• **EXERCISE DESCRIPTION**: Can you present every line of the records below as a numbered list, with blank lines and pictures left out?

----- WORKING DATA -----

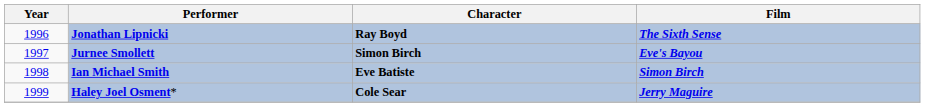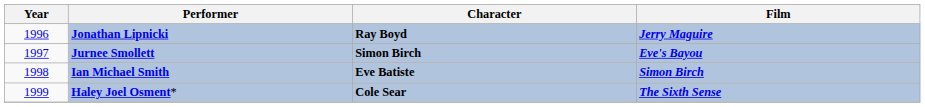Jonathan Lipnicki | Film: The Sixth Sense -> Jerry Maguire
Haley Joel Osment* | Film: Jerry Maguire -> The Sixth Sense
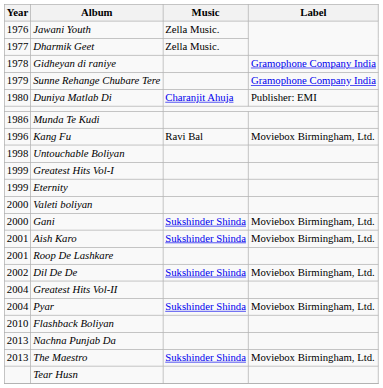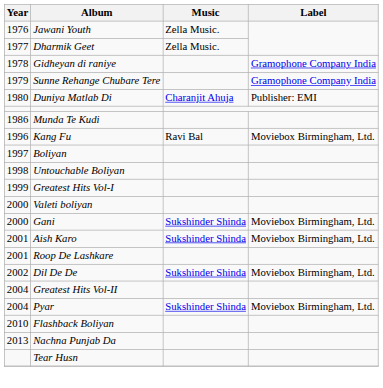+ row: 1997 | Boliyan
- row: 1999 | Eternity
- row: 2013 | The Maestro | Sukshinder Shinda | Moviebox Birmingham, Ltd.
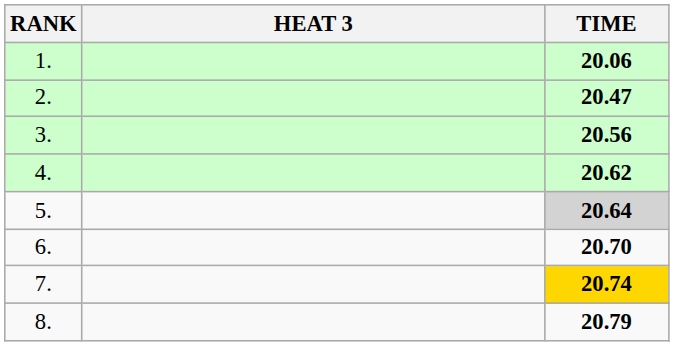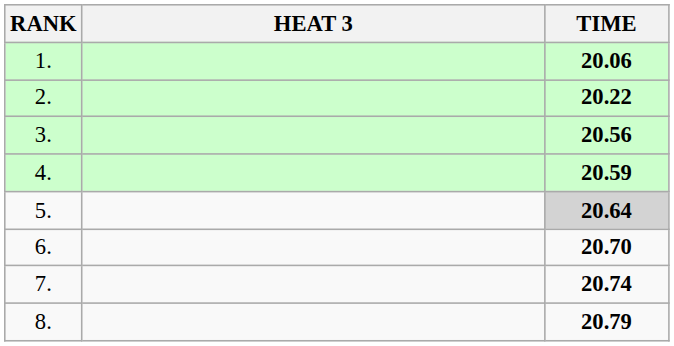2. | TIME: 20.47 -> 20.22
4. | TIME: 20.62 -> 20.59
7. | TIME: gold background -> no background
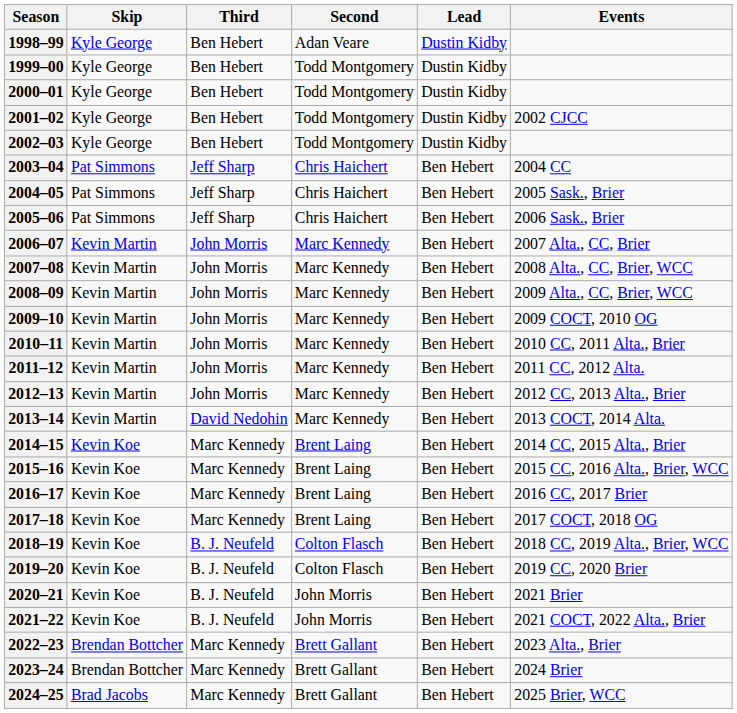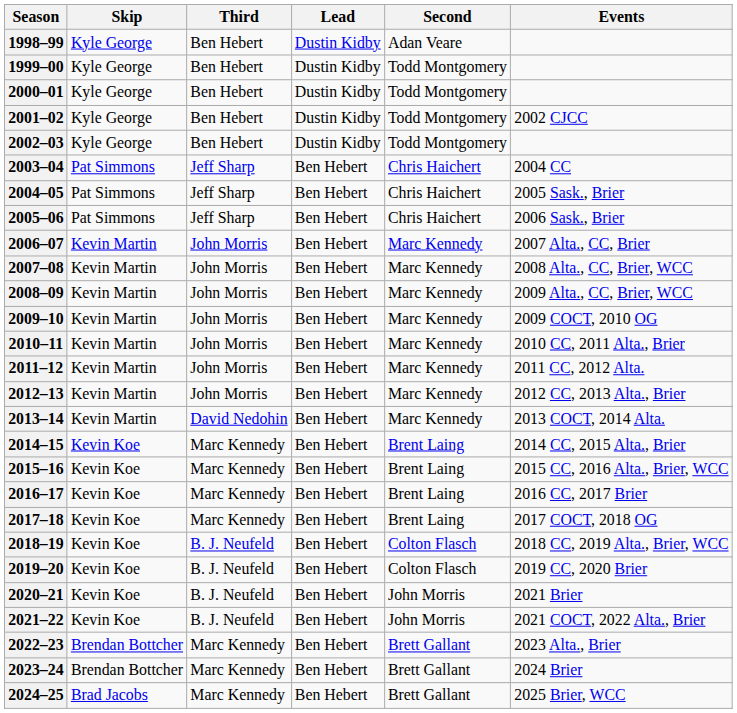columns swapped: Second <-> Lead
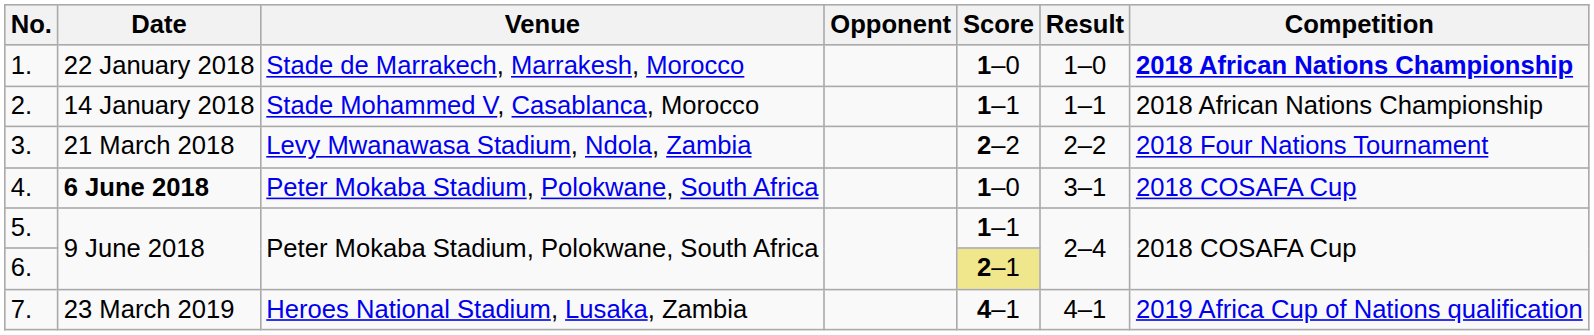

-----

• **ANSWER**:
1. Jonathan Lipnicki | Film: The Sixth Sense -> Jerry Maguire
2. Haley Joel Osment* | Film: Jerry Maguire -> The Sixth Sense
3. + row: 1997 | Boliyan
4. - row: 1999 | Eternity
5. - row: 2013 | The Maestro | Sukshinder Shinda | Moviebox Birmingham, Ltd.
6. 2. | TIME: 20.47 -> 20.22
7. 4. | TIME: 20.62 -> 20.59
8. 7. | TIME: gold background -> no background
9. columns swapped: Second <-> Lead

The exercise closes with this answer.